Success stories in 3D printing include Shapeways, a world-leading 3D Printing marketplace and community that came out of the lifestyle incubator of Royal Philips Electronics, and desk-top 3D printers manufacturer Ultimaker, which started up and remains headquartered in the Netherlands.
The magazine highlighted some newer start-ups as ones to keep an eye on, including 3D Hubs, a platform connecting 3D-printer owners (hubs) with people who need something printed, and Peecho, which connects websites to a network of 2D print facilities (their 3D is in the pipeline).
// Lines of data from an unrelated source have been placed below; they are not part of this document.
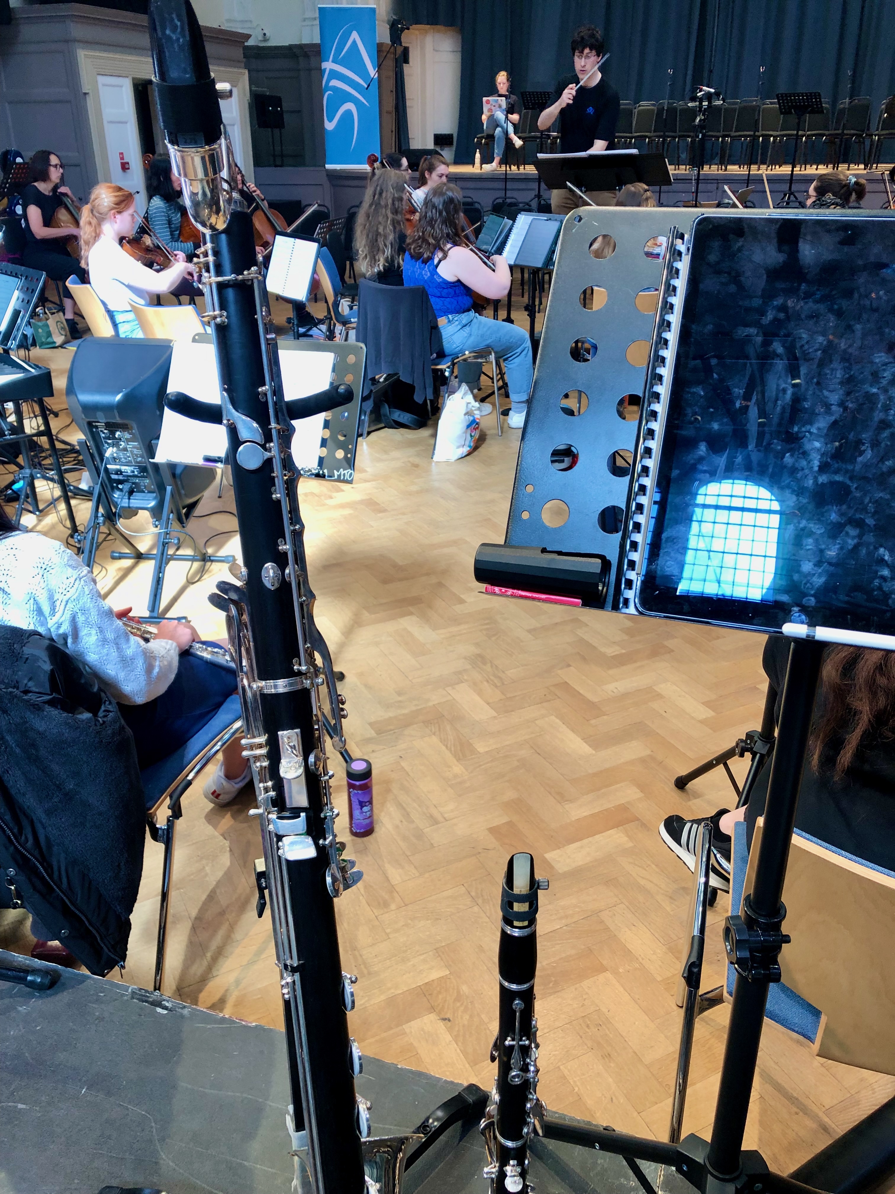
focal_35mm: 28
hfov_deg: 49.7
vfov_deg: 63.4
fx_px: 965
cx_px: 448
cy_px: 597
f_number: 1.8
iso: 25
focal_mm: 3.99
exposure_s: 1/32
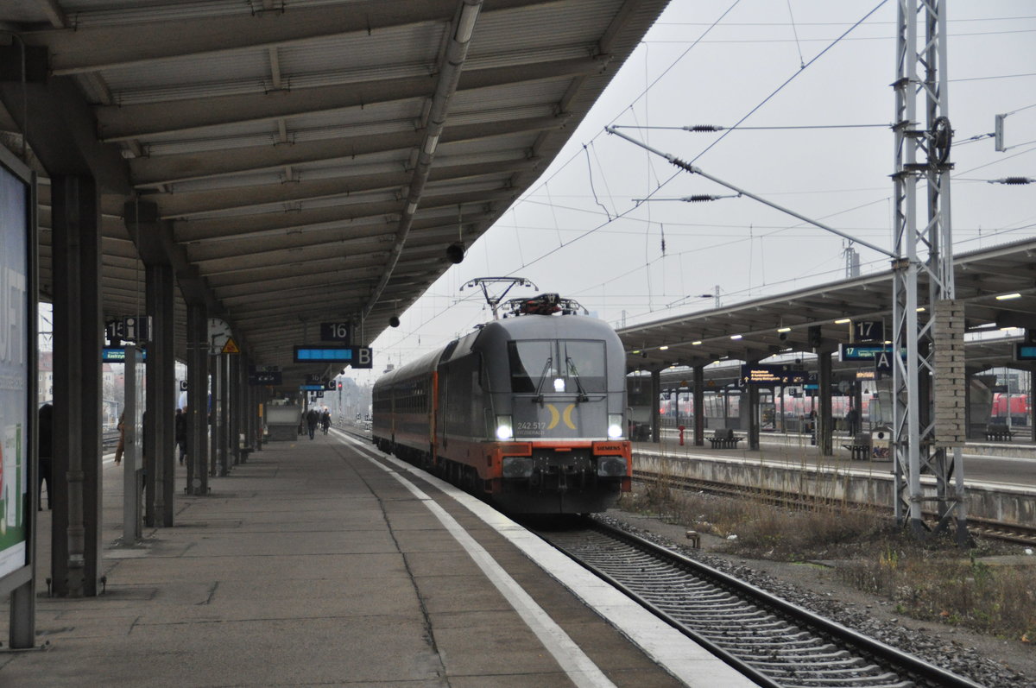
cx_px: 518
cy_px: 344
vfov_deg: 16.2
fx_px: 2414
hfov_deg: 24.2
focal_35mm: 84
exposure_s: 1/320
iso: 1600
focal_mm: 56
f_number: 5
Photo by Flickr user Vasilis
A successful fintech start-up is Adyen, which offers "payment solutions for international merchants," meaning it handles transactions for companies who want to take payments in international currencies. In 2012, Adyen processed more than 7,4 billion euros in payment transactions worldwide.
While Amsterdam is a great place to start a tech company, the magazine says it is not so great at keeping them, losing the more transient start-ups. Pressure, it says, is mounting for government initiatives to retain start-ups.
There have been initiatives by the government and various authorities directed at entrepreneurs, although not specifically in the tech industry. In 2012, start-up companies in The Hague were given a tax boost, while in 2015 the startup visa was introduced to attract foreign entrepreneurs to the Netherlands.
Changes to the law in 2012 made starting a private limited (BV) company in the Netherlands easier. That change, removing the 18.000 euro capital requirement, has seen an increase in 55 per cent in the number of BVs founded in the last year, with a matching drop in the number of cooperatives and VOFs.
Whether changes like these are having an impact on a company’s decision to stay in the Netherlands is unlikely, they certainly aren’t harming anyone who is thinking of starting up their own.